Clinton Tax Increases Jeopardize Budget Plan
As Congress gets ready to vote, president finds his $1.5 trillion package with no GOP support and dwindling backing from oil-state Democrats
IT'S high noon for President Clinton's controversial $1.5 trillion federal budget, which he charges is threatened by the powerful "big oil lobby."
The Clinton plan, which includes the largest tax increase in American history, has failed to draw even a whisper of Republican support. Now, on the eve of the first crucial vote in Congress, it is losing Democratic allies as attacks intensify from oil-state senators.
Critics demand that the president scale back his tax increases, including energy taxes, which altogether total $272 billion over the next five years. They also want far greater spending cuts.
The president, sharply rebuffing critics, insists that his proposal will bolster the economy, while helping the working poor, children, and the elderly.
The House of Representatives votes first, probably Thursday. But as the decisive moment nears, Democrats are anxious. Their biggest concern: What if they raise taxes, and the federal deficit fails to fall?
A concerted drive to make the budget more palatable began weeks ago in the House. The effort recently spilled into the Senate, where it quickly gained momentum.
David Boren (D) of Oklahoma and Bennett Johnston (D) of Louisiana, two oil-patch senators, called for wiping out $71.5 billion in Clinton taxes on energy. They immediately got bipartisan help from Sen. John Danforth (R) of Missouri and Sen. William Cohen (R) of Maine.
A day later, two other Senate Democrats, J. James Exon and Bob Kerrey, both from Nebraska, announced their support for the "basic thrust" of the Boren-Johnston alternative.
Then Sen. John Breaux (D) of Louisiana, despite a personal meeting with Mr. Clinton, revealed that he was developing his own alternative to the president's energy tax.
The White House has not flinched. Roger Altman, the deputy treasury secretary, insists that the Clinton budget will survive Congress intact.
Yet compromise is in the air. Over the weekend, Mr. Boren said he would gladly powwow with the administration to reach an amicable settlement. Boren was adamant, however, that any budget must meet three criteria that could be difficult for the White House to accept. It should:
* Be bipartisan. Boren's plan has already drawn Republican support in the Senate, while Clinton's budget has attracted none. Calling this a "critical point in our country's history," Boren spoke of the need to reach out to the GOP.

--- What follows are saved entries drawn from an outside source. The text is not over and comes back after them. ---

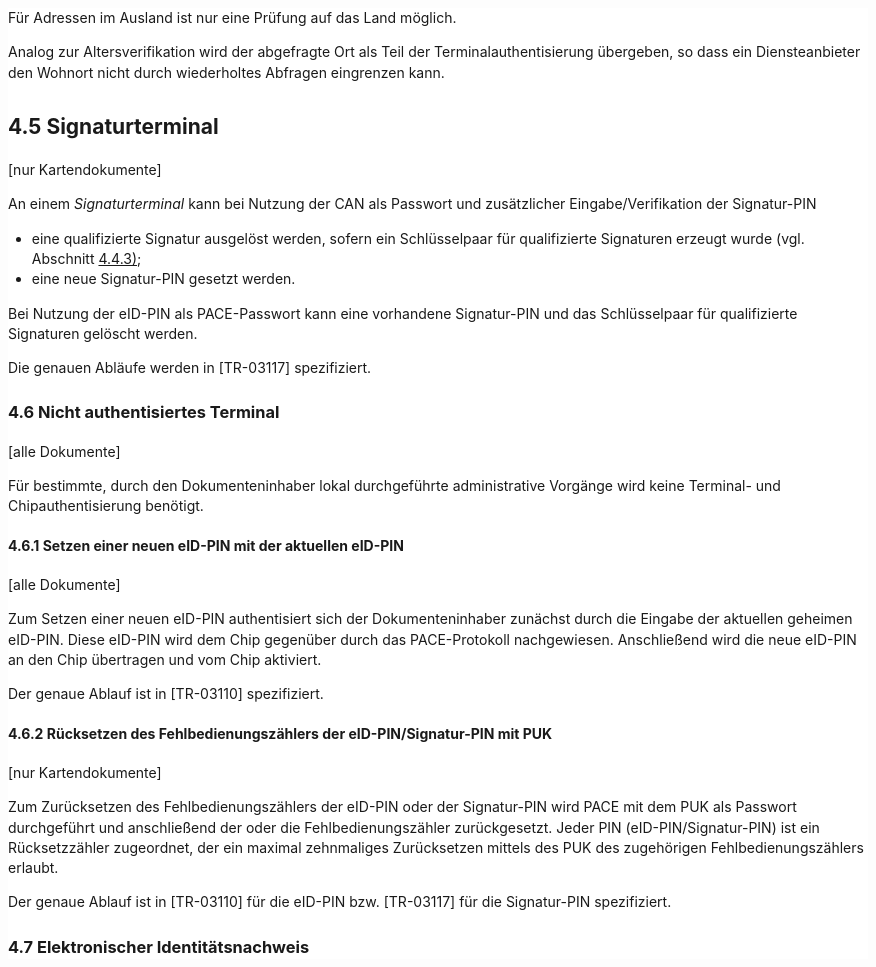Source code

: Für Adressen im Ausland ist nur eine Prüfung auf das Land möglich.

Analog zur Altersverifikation wird der abgefragte Ort als Teil der Terminalauthentisierung übergeben, so dass ein Diensteanbieter den Wohnort nicht durch wiederholtes Abfragen eingrenzen kann.

## <span id="page-27-5"></span><span id="page-27-0"></span>**4.5 Signaturterminal**

[nur Kartendokumente]

An einem *Signaturterminal* kann bei Nutzung der CAN als Passwort und zusätzlicher Eingabe/Verifikation der Signatur-PIN

- eine qualifizierte Signatur ausgelöst werden, sofern ein Schlüsselpaar für qualifizierte Signaturen erzeugt wurde (vgl. Abschnitt [4.4.3\)](#page-26-3);
- eine neue Signatur-PIN gesetzt werden.

Bei Nutzung der eID-PIN als PACE-Passwort kann eine vorhandene Signatur-PIN und das Schlüsselpaar für qualifizierte Signaturen gelöscht werden.

Die genauen Abläufe werden in [TR-03117] spezifiziert.

### <span id="page-28-1"></span>**4.6 Nicht authentisiertes Terminal**

[alle Dokumente]

Für bestimmte, durch den Dokumenteninhaber lokal durchgeführte administrative Vorgänge wird keine Terminal- und Chipauthentisierung benötigt.

#### <span id="page-28-0"></span>**4.6.1 Setzen einer neuen eID-PIN mit der aktuellen eID-PIN**

[alle Dokumente]

Zum Setzen einer neuen eID-PIN authentisiert sich der Dokumenteninhaber zunächst durch die Eingabe der aktuellen geheimen eID-PIN. Diese eID-PIN wird dem Chip gegenüber durch das PACE-Protokoll nachgewiesen. Anschließend wird die neue eID-PIN an den Chip übertragen und vom Chip aktiviert.

Der genaue Ablauf ist in [TR-03110] spezifiziert.

#### <span id="page-28-3"></span>**4.6.2 Rücksetzen des Fehlbedienungszählers der eID-PIN/Signatur-PIN mit PUK**

[nur Kartendokumente]

Zum Zurücksetzen des Fehlbedienungszählers der eID-PIN oder der Signatur-PIN wird PACE mit dem PUK als Passwort durchgeführt und anschließend der oder die Fehlbedienungszähler zurückgesetzt. Jeder PIN (eID-PIN/Signatur-PIN) ist ein Rücksetzzähler zugeordnet, der ein maximal zehnmaliges Zurücksetzen mittels des PUK des zugehörigen Fehlbedienungszählers erlaubt.

Der genaue Ablauf ist in [TR-03110] für die eID-PIN bzw. [TR-03117] für die Signatur-PIN spezifiziert.

### <span id="page-28-2"></span>**4.7 Elektronischer Identitätsnachweis**
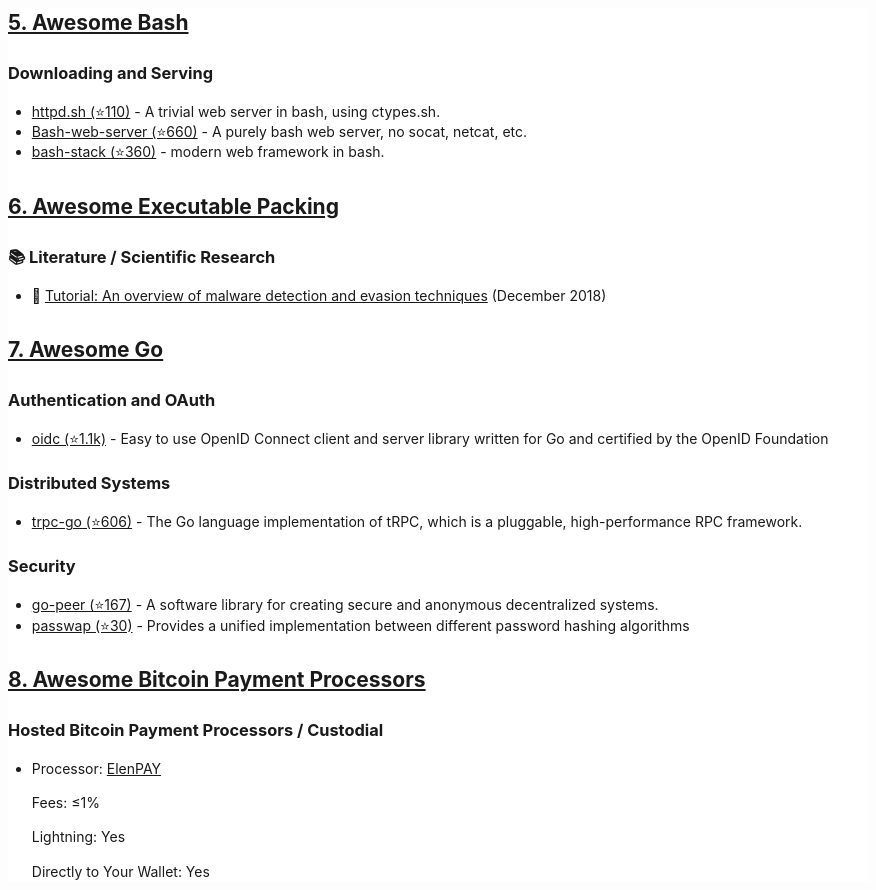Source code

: ## [5. Awesome Bash](/content/awesome-lists/awesome-bash/week/README.md)

### Downloading and Serving

*   [httpd.sh (⭐110)](https://github.com/cemeyer/httpd.sh) - A trivial web server in bash, using ctypes.sh.
*   [Bash-web-server (⭐660)](https://github.com/dzove855/Bash-web-server) - A purely bash web server, no socat, netcat, etc.
*   [bash-stack (⭐360)](https://github.com/cgsdev0/bash-stack) - modern web framework in bash.

## [6. Awesome Executable Packing](/content/packing-box/awesome-executable-packing/week/README.md)

### :books: Literature / Scientific Research

*   :notebook: [Tutorial: An overview of malware detection and evasion techniques](https://inria.hal.science/hal-01964222) (December 2018)

## [7. Awesome Go](/content/avelino/awesome-go/week/README.md)

### Authentication and OAuth

*   [oidc (⭐1.1k)](https://github.com/zitadel/oidc) - Easy to use OpenID Connect client and server library written for Go and certified by the OpenID Foundation

### Distributed Systems

*   [trpc-go (⭐606)](https://github.com/trpc-group/trpc-go) - The Go language implementation of tRPC, which is a pluggable, high-performance RPC framework.

### Security

*   [go-peer (⭐167)](https://github.com/number571/go-peer) - A software library for creating secure and anonymous decentralized systems.
*   [passwap (⭐30)](https://github.com/zitadel/passwap) - Provides a unified implementation between different password hashing algorithms

## [8. Awesome Bitcoin Payment Processors](/content/alexk111/awesome-bitcoin-payment-processors/week/README.md)

### Hosted Bitcoin Payment Processors / Custodial

- Processor: [ElenPAY](https://elenpay.tech)

  Fees: ≤1%

  Lightning: Yes

  Directly to Your Wallet: Yes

"This is not a political game," he said. "It's not about whether Democrats can beat Republicans or Republicans can beat Democrats. The time for childish partisan games is past."
* Favor spending cuts over new taxes. Boren notes that the White House plan contains about $1 in spending cuts for every $1 in new taxes. He says the American people think that's not good enough.

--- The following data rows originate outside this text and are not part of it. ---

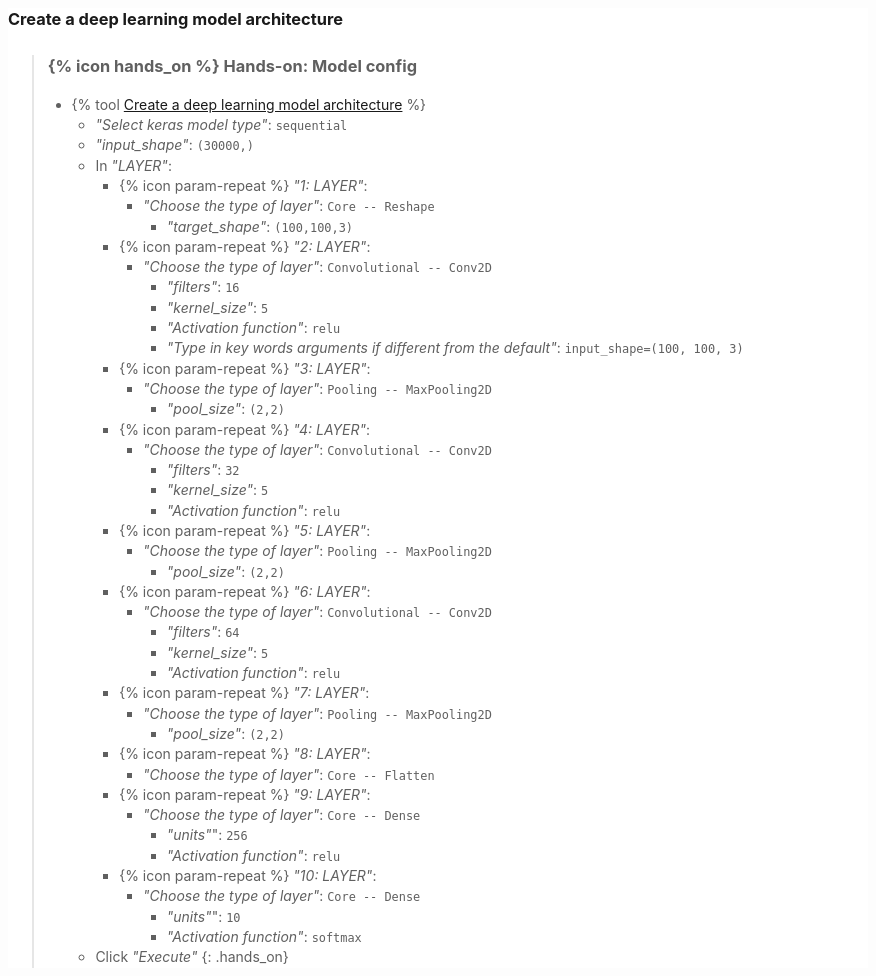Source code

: ### **Create a deep learning model architecture**

> ### {% icon hands_on %} Hands-on: Model config
>
> - {% tool [Create a deep learning model architecture](toolshed.g2.bx.psu.edu/repos/bgruening/keras_model_config/keras_model_config/0.5.0) %}
>    - *"Select keras model type"*: `sequential`
>    - *"input_shape"*: `(30000,)`
>    - In *"LAYER"*:
>        - {% icon param-repeat %} *"1: LAYER"*:
>            - *"Choose the type of layer"*: `Core -- Reshape`
>                - *"target_shape"*: `(100,100,3)`
>        - {% icon param-repeat %} *"2: LAYER"*:
>            - *"Choose the type of layer"*: `Convolutional -- Conv2D`
>                - *"filters"*: `16`
>                - *"kernel_size"*: `5`
>                - *"Activation function"*: `relu`
>                - *"Type in key words arguments if different from the default"*: `input_shape=(100, 100, 3)`
>        - {% icon param-repeat %} *"3: LAYER"*:
>            - *"Choose the type of layer"*: `Pooling -- MaxPooling2D`
>                - *"pool_size"*: `(2,2)`
>        - {% icon param-repeat %} *"4: LAYER"*:
>            - *"Choose the type of layer"*: `Convolutional -- Conv2D`
>                - *"filters"*: `32`
>                - *"kernel_size"*: `5`
>                - *"Activation function"*: `relu`
>        - {% icon param-repeat %} *"5: LAYER"*:
>            - *"Choose the type of layer"*: `Pooling -- MaxPooling2D`
>                - *"pool_size"*: `(2,2)`
>        - {% icon param-repeat %} *"6: LAYER"*:
>            - *"Choose the type of layer"*: `Convolutional -- Conv2D`
>                - *"filters"*: `64`
>                - *"kernel_size"*: `5`
>                - *"Activation function"*: `relu`
>        - {% icon param-repeat %} *"7: LAYER"*:
>            - *"Choose the type of layer"*: `Pooling -- MaxPooling2D`
>                - *"pool_size"*: `(2,2)`
>        - {% icon param-repeat %} *"8: LAYER"*:
>            - *"Choose the type of layer"*: `Core -- Flatten`
>        - {% icon param-repeat %} *"9: LAYER"*:
>            - *"Choose the type of layer"*: `Core -- Dense`
>                - *"units"*": `256`
>                - *"Activation function"*: `relu`
>        - {% icon param-repeat %} *"10: LAYER"*:
>            - *"Choose the type of layer"*: `Core -- Dense`
>                - *"units"*": `10`
>                - *"Activation function"*: `softmax`
>    - Click *"Execute"*
{: .hands_on}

The senator recalls that during the 1992 campaign, candidate Clinton vowed that he would achieve $3 in cuts for every $1 in new taxes. The Boren plan has a ratio of $2.20 in cuts for every $1 in new taxes.
* Curtail entitlement spending. Entitlements go up automatically under current law. These programs, which include Social Security, Medicare, Medicaid, and benefit programs for federal retirees, have rapidly grown to 46 percent of all government outlays.
To avoid national bankruptcy, Boren insists that entitlement controls be imposed immediately. That includes a smaller cost-of-living allowance (COLA, minus 2 percent) for any Social Security recipient getting more than $600 a month.
Boren says all of these steps are necessary to stop the uncontrolled growth of the national debt, which is currently $4.2 trillion. Unless drastic action is taken, interest alone on the debt will rise to 25 percent of all federal spending by 2000, Boren predicts.
Mr. Johnston declares that Clinton's energy tax already "is dead" in the Senate. Many analysts agree.
Yet, in the House, which will vote first, Democratic leaders are expected to offer the Clinton package virtually "as is."
Most Democratic members, out of loyalty, may vote for Clinton's tax package, including the energy portion, even though the Senate could kill it.
Republicans are gleeful. A "yes" vote would put more than 200 Democrats on record in favor of higher taxes on gasoline, home-heating fuel, electricity, and other costs that would come out of every American's pocket.
It's just the kind of economic issue Republicans relish for the next election.